Rusya Federasyonu iki ülkeyle, Almanya ve Türkiye olabildiğince iyi ilişki geliştirmeye çalışıyor. Bu ülkelerin NATO’dan çıkmasını beklemiyor ama işbirliği politikasıyla ABD’den olabildiğince uzaklaştırmaya çalışıyor. Her iki örnekte de başarısız olduğu söylenemez.

Büyük güçler arasında oynayarak kendine yol açabilmek için önce,

Birincisi; farklı güçlerin bulunması gerekir.
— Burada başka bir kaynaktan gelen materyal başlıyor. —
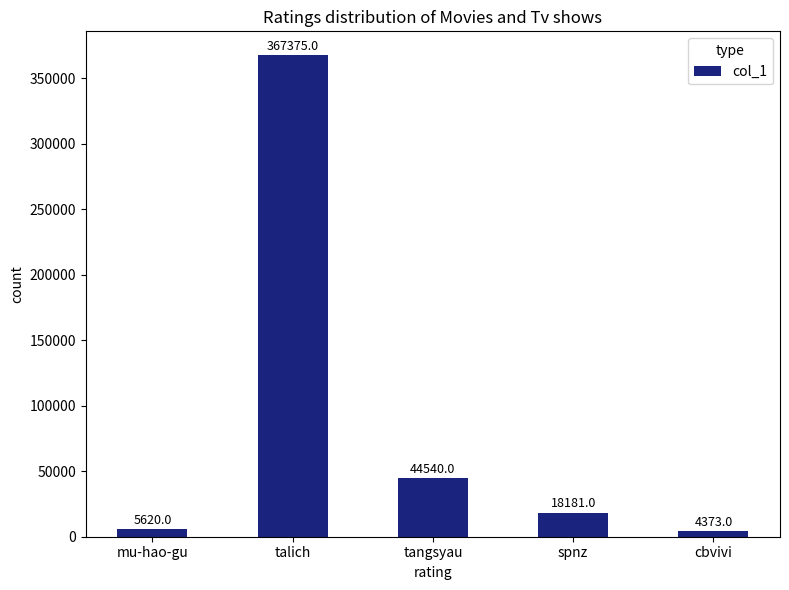

Approximately how many times larger is the value at mu-hao-gu compared to cbvivi?

1.3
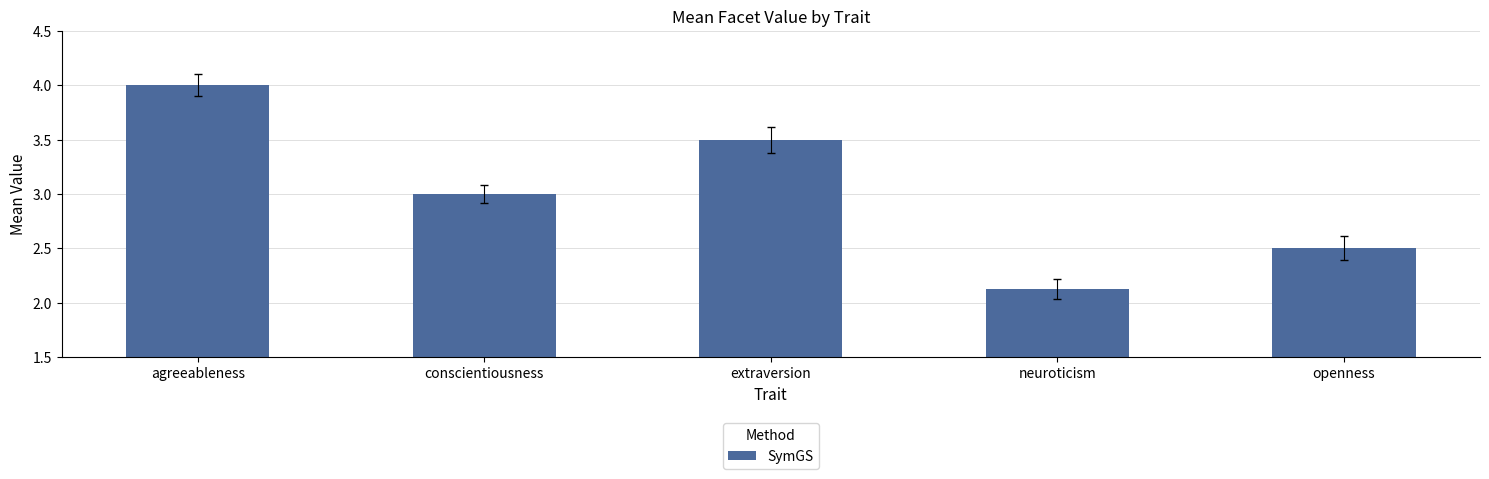

Which has a higher value, extraversion or neuroticism?

extraversion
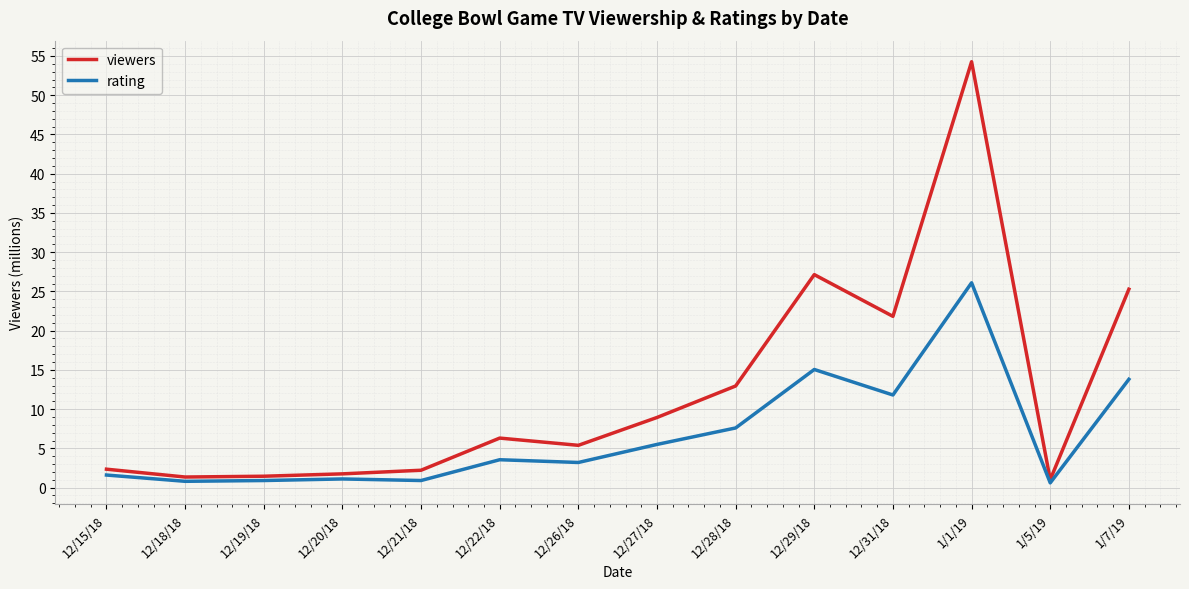

What is the total value across all series at 12/28/18?

20.5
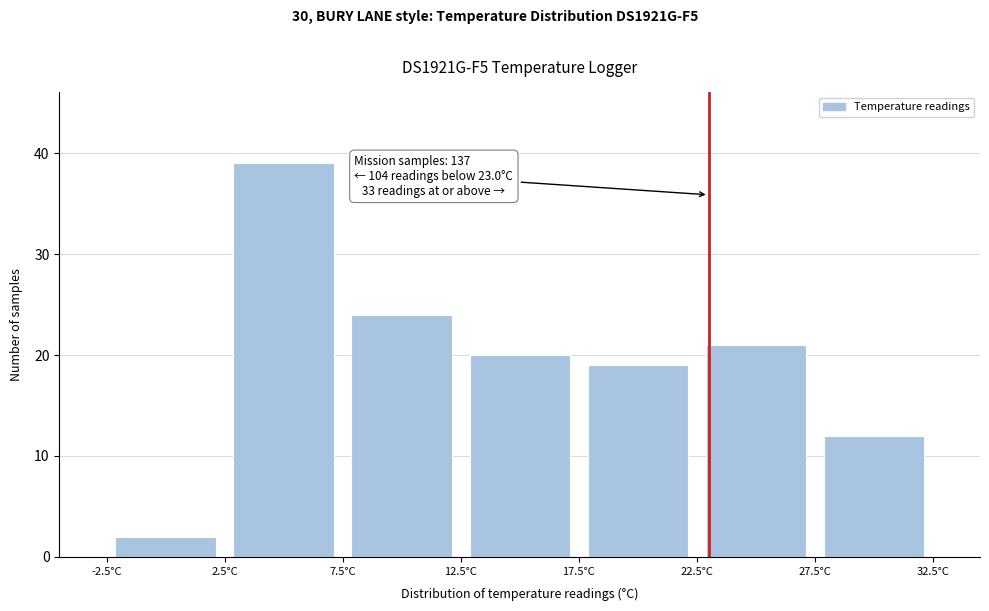

Over which range of the x-axis is the bar tallest?

2.5 to 7.5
İkincisi; ülkenin farklı güçler arasında oynayabilecek ekonomik ve askeri kapasiteye sahip olması gerekir. Türkiye ve Almanya bu konuda ters özelliklere sahiptir: Almanya ekonomik olarak büyük bir güç, askeri olarak ise böyle değilken; Türkiye’nin askeri gücü ekonomik gücünün ilerisindedir.

Üçüncüsü; durumun uygun taktiklerle iyi değerlendirilebilmesi gerekir.

Başka bir yazının konusu olmakla birlikte emperyalizmde Lenin’den sonra değişen önemli bir özelliği belirtmek gerekir: gerideki bir emperyalist ülke sıçramalı bir gelişmeyle ilerdekine yetiştiğinde, bu aynı zamanda askeri güç olarak da yetişmek demektir. Gerideki ülkenin askeri gücü de gelişmezse, ilerdekine yetişmezse, yeniden paylamış savaşı mümkün olamazdı.

Durum değişmiştir. Almanya’nın ekonomik gücü açıktır ama askeri gücü, Fransa ve İngiltere’ye göre geridedir. Askeri olarak bu ülkelere yetişmek için çaba gösterdiği de söylenemez. Tersine Trump’u kızdıracak kadar askeri gücünün geliştirilmesini önemsememekte, bu alanda harcamayı kısıtlı tutmaktadır.

 

Ordunun savaş tecrübesi askeri gücün önemli bileşenidir. Almanya ordusunun savaş tecrübesi azdır.